20h30, place au concert. Pas de première partie, hormis "And Hydroalcoolic Gel For All" qui nous tend les mains à chaque coin de table. Assis dans le noir, masque sur le museau, nous voyons REGARDE LES HOMMES TOMBER investir une scène aux allures d’Eglise païenne. Le quintette est une des valeurs sûres de la scène metal française, il rassemble autant les fans de metal extrême que ceux qui ont des sensibilités plus progressives et atmosphériques, cela se voit dans l’échantillon de fans présents et qui dégustent sentencieusement des premières notes de guitares écorchées jetées en offrande par J.J.S. et A.M. Progressivement la tension monte crescendo, jusqu’à l’arrivée du fantomatique hurleur Thomas. C’est une ambiance de communion religieuse exaltée qui s’installe parmi les chandeliers allumés.

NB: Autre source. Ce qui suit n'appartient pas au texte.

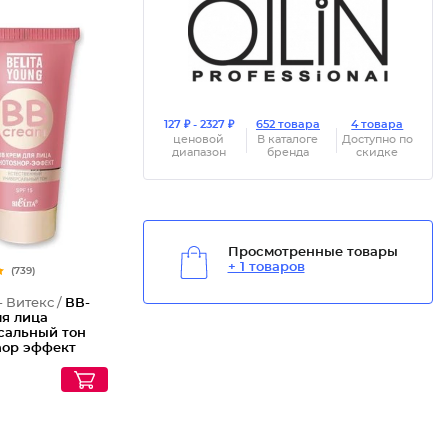
127 ₽ - 2327 ₽
652 товара
4 товара
ценовой
В каталоге
Доступно по
диапазон
бренда
скидке
Просмотренные товары
+ 1 товаров
(739)
- Витекс /
ВВ-
ля лица
сальный тон
hop эффект
pf 15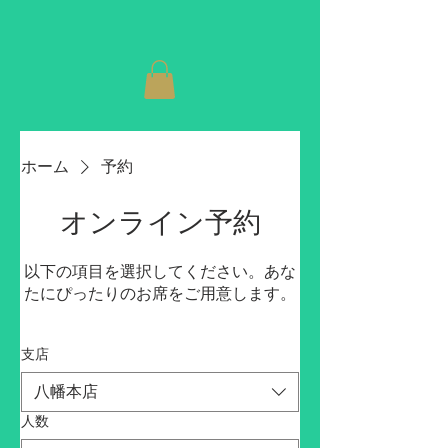
ホーム
予約
オンライン予約
以下の項目を選択してください。あな
たにぴったりのお席をご用意します。
支店
八幡本店
人数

Comme beaucoup de groupes affectés par la pandémie, REGARDE LES HOMMES TOMBER n’a pas encore pu défendre sur scène son dernier disque, « Ascension », sorti le 28 février 2020. Ce soir l’occasion nous est donnée de l’apprécier. D’emblée les titres "L’Ascension", "A New Order" et "The Renegade Son" sont exécutés. Leurs sons sont aussi soignés que leur style est extrême. Des riffs qui s'énervent, montent et retombent brusquement, au gré d'une voix sépulcrale. Du post-black metal accouchant d’une créature, mi Bête, mi Belle, à la beauté cruelle. Sans doute parmi ce qui se fait de mieux dans le genre depuis 20 ans. Pour ce troisième album les titres gagnent une dimension aérienne plus poussée, c’est moins brut... ou brute ? Les blasts sont du coup d’autant plus déstabilisants quand ils surgissent, comme pendant "A New Order". Liturgie de la souffrance, Thomas, dans ce décor électrique abyssal noir et blanc, nous offre "50 nuances de cris". Les musiciens sont maîtres de la scène, virtuoses des sons extrêmes, de la rythmique tribale et des envolées lugubrement magiques. Quand on pense que 7 ans seulement les séparent de leurs débuts, l'album éponyme en 2013, on peut parler d’une sacrée "Ascension".
Au milieu de ce set de 8 titres REGARDE LES HOMMES TOMBER exécute 3 compositions de l’excellent album précédent « Exile ». Sur leurs chaises les fans oscillent et headbanguent furieusement, les métalleux plus forts que le COVID ? "A Sheep Among The Wolves" et "The Incandescent March" sont des monolithes sonores, qui bercent les spectateurs d’un plaisir langoureux.
Le sombre bouquet final arrive avec "The Crowning", puis l’éblouissant "Au Bord du Gouffre", rouleau compresseur qui fait déferler une charge furieuse sur nos visages fascinés. Nouvelle preuve s’il en est, de l’excellence du dernier album.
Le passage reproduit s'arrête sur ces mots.